Our SPB Tours team got us back to the ship with plenty of time in reserve.  Our bus driver was wearing a cast on his left arm, and was driving one handed.  When we asked what happened to his arm, he explained that some young thugs jumped him just outside his home trying to steal his smart phone.  He gave chase and got his phone back but fractured his ulna when the thug threw the phone back at him to make an escape.  Wow, we had no idea life in Stockholm could be so rough.  Speaking of rough, I forgot to mention that when we rode the subway in St. Petersburg, a man sitting across from us had a classic Glasgow smile scar, and certainly looked like someone who would be involved in a gang.  Anyways, the bus driver said his trip to the ER with X-ray and casting his arm cost him just $40.  That hidden side of that coin is Swedes pay close to 50% of their income in taxes. 

We enjoyed tea and scones as the ship made it’s way out of Stockholm harbor.  On it’s way out to the Baltic Sea, the ship started by following the Pacific Princess through a maze of hundreds if not thousands of islands.
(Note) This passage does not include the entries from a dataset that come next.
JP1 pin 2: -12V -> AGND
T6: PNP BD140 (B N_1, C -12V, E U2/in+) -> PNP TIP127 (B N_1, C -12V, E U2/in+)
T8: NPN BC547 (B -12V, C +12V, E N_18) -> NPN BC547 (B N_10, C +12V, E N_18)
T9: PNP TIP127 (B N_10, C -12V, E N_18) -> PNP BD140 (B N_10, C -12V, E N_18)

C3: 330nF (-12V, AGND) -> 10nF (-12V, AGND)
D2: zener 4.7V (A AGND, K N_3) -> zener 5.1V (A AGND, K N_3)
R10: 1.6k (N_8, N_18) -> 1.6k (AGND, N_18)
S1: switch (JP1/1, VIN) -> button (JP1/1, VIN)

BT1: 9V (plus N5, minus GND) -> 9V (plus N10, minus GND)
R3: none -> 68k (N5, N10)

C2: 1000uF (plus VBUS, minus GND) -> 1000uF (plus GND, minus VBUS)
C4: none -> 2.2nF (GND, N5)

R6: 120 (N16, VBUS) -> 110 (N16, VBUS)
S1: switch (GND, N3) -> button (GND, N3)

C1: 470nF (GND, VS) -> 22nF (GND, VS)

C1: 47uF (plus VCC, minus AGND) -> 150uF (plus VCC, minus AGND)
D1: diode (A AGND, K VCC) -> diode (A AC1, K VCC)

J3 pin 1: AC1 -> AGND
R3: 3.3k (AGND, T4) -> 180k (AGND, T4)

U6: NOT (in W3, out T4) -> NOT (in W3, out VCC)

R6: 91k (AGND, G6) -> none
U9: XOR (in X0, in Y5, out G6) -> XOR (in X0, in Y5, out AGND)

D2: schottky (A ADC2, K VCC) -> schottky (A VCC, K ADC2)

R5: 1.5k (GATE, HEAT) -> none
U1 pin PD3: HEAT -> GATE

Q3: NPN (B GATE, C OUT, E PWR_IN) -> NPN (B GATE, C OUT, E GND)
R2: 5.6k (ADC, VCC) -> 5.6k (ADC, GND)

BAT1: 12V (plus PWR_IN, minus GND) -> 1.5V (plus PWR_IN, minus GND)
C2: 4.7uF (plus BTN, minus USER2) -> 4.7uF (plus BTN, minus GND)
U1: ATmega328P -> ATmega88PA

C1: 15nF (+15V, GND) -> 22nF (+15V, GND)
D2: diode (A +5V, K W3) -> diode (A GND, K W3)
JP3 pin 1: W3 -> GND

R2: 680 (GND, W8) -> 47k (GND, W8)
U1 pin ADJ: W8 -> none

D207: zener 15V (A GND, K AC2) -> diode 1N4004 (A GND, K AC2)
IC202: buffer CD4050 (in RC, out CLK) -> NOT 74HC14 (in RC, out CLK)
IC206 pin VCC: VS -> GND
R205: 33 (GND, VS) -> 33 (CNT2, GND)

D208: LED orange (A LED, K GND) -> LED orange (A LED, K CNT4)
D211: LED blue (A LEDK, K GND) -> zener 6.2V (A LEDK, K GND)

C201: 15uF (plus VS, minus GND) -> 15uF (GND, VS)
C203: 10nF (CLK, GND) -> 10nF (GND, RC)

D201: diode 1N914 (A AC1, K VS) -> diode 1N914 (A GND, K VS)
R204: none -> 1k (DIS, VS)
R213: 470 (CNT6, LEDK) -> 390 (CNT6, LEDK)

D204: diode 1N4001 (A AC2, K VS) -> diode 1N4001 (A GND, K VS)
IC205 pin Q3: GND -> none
Many of the smaller islands are no more than glacially carved granite mounds covered with trees, not unlike a scene from the San Juan Islands, except greener.  There were some impossibly small islands that had houses on them.  

There were also lots of Swedes having fun on the water in jet skis, recreational boats and on the shores of the many islands.  The Regal Princess passed through several channels so narrow that someone on the shore or on a dock could have easily swam out to the ship.  We passed one dock covered with swimmers and sunbathers where a boy sang out a Swedish folk song at the top of his lungs.  When he finished, he jumped off the dock and into the water.  It was pretty cute.  There were several jet skis that raced out from the small islands to play in our ship’s wake. 
 It took several hours for the ship to clear the islands and enter the Baltic Sea proper.  We had another impossibly perfect sunset, and even at 10pm, the air temperature was 70 degrees.  The weather we have experienced on this Baltic cruise has simply been amazing.  

It was Italian night in the dining room.  Janet had spaghetti and meat balls while Ben had Italian pot roast.  Both main meals were excellent, but the eggplant parmigiana appetizer was the highlight of the meal.  

We caught the early Showtime production of “Bravo”, featuring popular opera and show songs and a guest soprano.  We have seen this production on other Princess Cruises.  This production was a step fancier because the Regal Princess stage has more extensive video backdrops and stage effects, but the soprano tended to drift too much off the tempo of the operatic numbers ala American Idol.  Ben can’t stand that, especially with classical numbers, so that knocked this show down in ranking for him, but Janet enjoyed it just fine because she didn’t notice there was anything wrong with the soprano’s tempos. 

Ben popped open one of our bottles of champagne to enjoy while watching the sunset.  We watched Murder on the Orient Express in our stateroom, passing on “The Liar’s Game”, and called it an early night.  


Tomorrow is a sea day, and our last full day of this cruise.  So sad.